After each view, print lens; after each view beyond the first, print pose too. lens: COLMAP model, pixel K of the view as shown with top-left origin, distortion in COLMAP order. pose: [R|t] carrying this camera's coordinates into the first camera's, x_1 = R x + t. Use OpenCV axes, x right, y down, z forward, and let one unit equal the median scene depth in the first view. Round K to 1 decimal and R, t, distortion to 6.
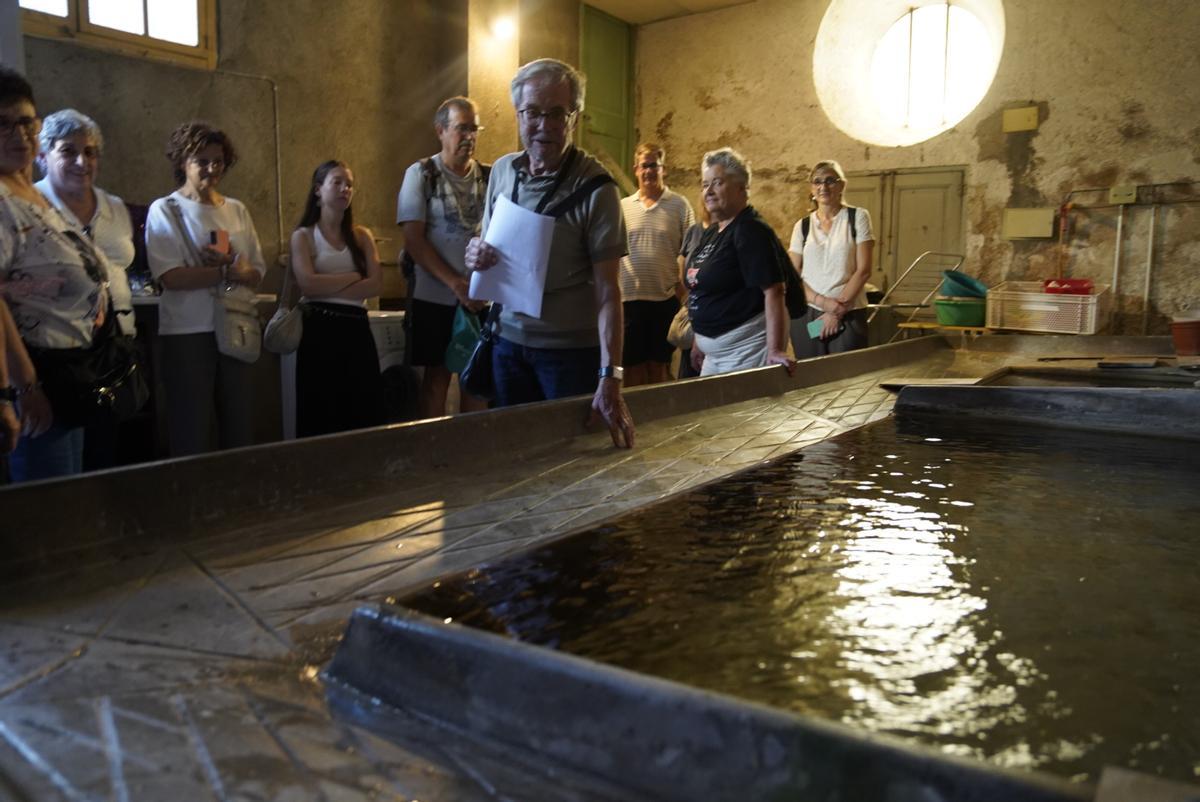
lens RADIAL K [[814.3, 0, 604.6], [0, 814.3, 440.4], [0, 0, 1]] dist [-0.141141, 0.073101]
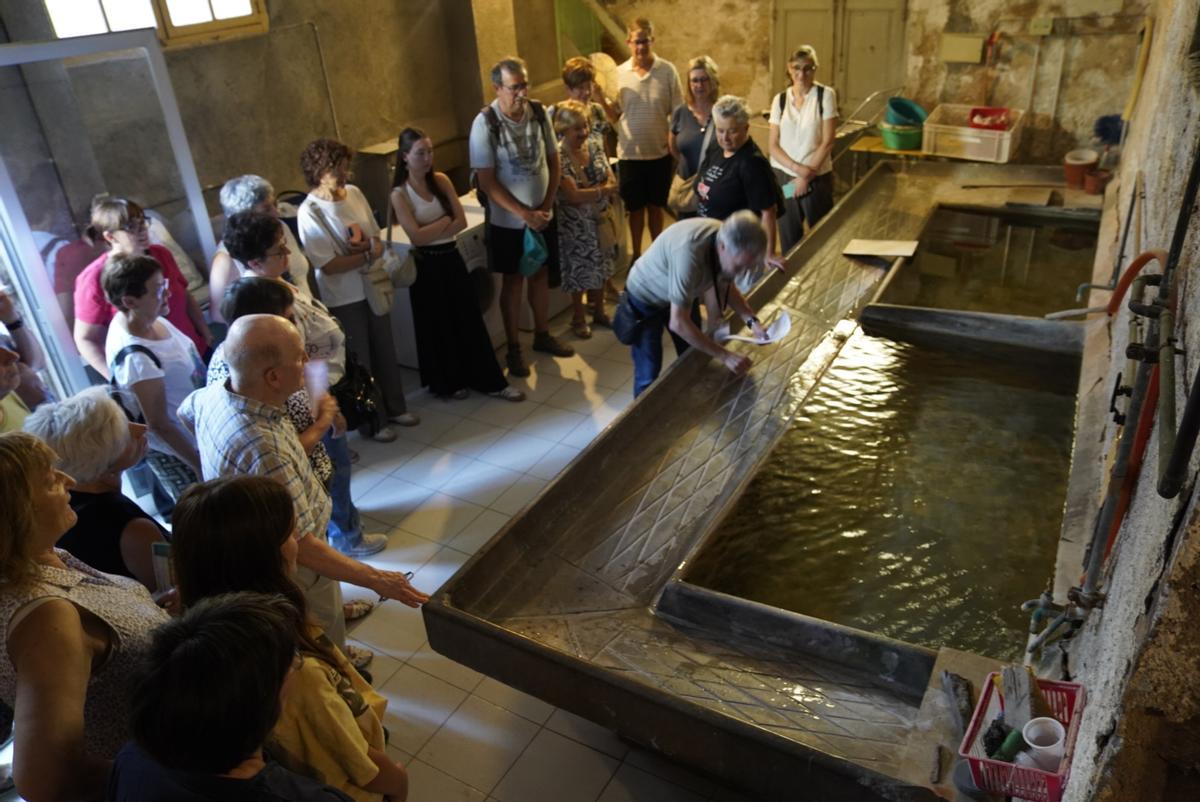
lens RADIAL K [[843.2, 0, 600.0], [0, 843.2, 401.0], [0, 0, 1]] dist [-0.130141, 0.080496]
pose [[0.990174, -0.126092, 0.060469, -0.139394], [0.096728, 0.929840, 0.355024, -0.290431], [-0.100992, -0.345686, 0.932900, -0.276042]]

○ ○ ○

▶ What this task involves:
Every line of the material must be returned verbatim, and pictures must be left behind.

▶ Task output:
After each view, print lens; after each view beyond the first, print pose too. lens: COLMAP model, pixel K of the view as shown with top-left origin, distortion in COLMAP order. pose: [R|t] carrying this camera's coordinates into the first camera's, x_1 = R x + t. Use OpenCV axes, x right, y down, z forward, and let one unit equal the median scene depth in the first view. Round K to 1 decimal and R, t, distortion to 6.
lens RADIAL K [[814.3, 0, 604.6], [0, 814.3, 440.4], [0, 0, 1]] dist [-0.141141, 0.073101]
lens RADIAL K [[843.2, 0, 600.0], [0, 843.2, 401.0], [0, 0, 1]] dist [-0.130141, 0.080496]
pose [[0.990174, -0.126092, 0.060469, -0.139394], [0.096728, 0.929840, 0.355024, -0.290431], [-0.100992, -0.345686, 0.932900, -0.276042]]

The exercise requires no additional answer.